Items from a dataset
·····

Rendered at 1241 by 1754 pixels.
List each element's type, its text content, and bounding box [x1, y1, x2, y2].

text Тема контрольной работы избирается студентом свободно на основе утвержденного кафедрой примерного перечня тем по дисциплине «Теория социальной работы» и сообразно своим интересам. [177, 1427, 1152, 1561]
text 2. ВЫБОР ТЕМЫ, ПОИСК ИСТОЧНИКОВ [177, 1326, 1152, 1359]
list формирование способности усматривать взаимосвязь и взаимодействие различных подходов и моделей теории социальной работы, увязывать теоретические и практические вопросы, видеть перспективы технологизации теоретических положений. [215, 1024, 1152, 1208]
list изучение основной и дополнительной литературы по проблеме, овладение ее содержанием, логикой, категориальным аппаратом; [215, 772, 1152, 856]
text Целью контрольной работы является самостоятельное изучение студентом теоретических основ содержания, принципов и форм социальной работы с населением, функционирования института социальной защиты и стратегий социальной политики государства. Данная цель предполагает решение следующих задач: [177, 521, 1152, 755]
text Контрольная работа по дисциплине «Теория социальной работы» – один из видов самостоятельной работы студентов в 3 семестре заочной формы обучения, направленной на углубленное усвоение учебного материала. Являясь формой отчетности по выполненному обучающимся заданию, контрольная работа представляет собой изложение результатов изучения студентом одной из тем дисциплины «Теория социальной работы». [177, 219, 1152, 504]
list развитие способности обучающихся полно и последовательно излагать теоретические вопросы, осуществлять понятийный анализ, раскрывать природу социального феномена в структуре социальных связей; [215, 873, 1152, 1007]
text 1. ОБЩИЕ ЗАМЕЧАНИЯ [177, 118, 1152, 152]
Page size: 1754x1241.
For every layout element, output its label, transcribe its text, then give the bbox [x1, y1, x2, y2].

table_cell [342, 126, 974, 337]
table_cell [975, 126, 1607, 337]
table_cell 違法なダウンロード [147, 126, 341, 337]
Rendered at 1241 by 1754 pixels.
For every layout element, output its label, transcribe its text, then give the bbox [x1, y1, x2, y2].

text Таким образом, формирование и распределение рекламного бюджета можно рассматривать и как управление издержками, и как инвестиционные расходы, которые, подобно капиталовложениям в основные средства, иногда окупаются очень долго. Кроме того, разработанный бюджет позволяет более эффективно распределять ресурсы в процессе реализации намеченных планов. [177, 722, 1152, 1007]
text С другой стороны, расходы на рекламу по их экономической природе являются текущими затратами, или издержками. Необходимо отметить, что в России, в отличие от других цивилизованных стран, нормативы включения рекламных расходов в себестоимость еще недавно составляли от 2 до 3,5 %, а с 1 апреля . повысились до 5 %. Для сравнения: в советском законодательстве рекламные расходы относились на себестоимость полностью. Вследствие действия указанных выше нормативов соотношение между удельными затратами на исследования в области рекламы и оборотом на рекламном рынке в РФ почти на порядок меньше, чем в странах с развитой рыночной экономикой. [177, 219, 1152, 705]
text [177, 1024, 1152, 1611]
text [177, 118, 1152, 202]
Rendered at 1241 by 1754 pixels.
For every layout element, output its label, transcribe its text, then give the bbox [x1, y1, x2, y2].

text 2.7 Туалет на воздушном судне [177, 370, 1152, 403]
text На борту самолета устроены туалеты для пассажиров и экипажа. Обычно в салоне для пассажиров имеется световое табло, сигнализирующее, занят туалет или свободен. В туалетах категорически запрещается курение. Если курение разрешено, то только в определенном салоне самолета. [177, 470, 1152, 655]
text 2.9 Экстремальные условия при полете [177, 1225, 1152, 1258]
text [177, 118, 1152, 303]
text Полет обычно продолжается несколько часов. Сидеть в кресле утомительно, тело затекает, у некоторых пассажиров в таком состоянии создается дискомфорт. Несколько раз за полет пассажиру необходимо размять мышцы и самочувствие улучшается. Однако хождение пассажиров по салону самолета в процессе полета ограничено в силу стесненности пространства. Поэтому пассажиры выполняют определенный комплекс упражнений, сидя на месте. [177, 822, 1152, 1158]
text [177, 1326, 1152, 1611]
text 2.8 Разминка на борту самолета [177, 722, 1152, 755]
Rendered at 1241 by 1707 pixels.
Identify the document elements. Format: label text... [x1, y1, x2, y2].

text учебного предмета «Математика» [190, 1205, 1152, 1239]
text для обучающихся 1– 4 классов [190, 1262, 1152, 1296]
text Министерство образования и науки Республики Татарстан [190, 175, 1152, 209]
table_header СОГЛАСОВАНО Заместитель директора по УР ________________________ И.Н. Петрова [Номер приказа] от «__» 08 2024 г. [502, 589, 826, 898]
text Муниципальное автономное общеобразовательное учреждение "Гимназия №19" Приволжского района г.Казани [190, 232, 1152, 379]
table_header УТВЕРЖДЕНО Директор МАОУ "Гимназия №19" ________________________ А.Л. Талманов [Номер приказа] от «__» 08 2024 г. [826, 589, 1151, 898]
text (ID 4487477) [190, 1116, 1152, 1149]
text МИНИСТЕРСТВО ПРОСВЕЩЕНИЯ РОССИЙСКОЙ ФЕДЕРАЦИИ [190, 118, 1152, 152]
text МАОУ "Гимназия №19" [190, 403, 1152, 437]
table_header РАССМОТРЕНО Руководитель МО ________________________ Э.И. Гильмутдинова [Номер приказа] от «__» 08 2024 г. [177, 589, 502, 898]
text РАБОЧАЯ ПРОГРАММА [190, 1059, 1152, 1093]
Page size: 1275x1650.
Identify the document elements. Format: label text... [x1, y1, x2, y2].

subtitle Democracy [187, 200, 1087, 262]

·····

### TASK PROMPT
Within the data above, how many lines include the string "Page"? Only the number is required.

### SOLUTION BELOW
2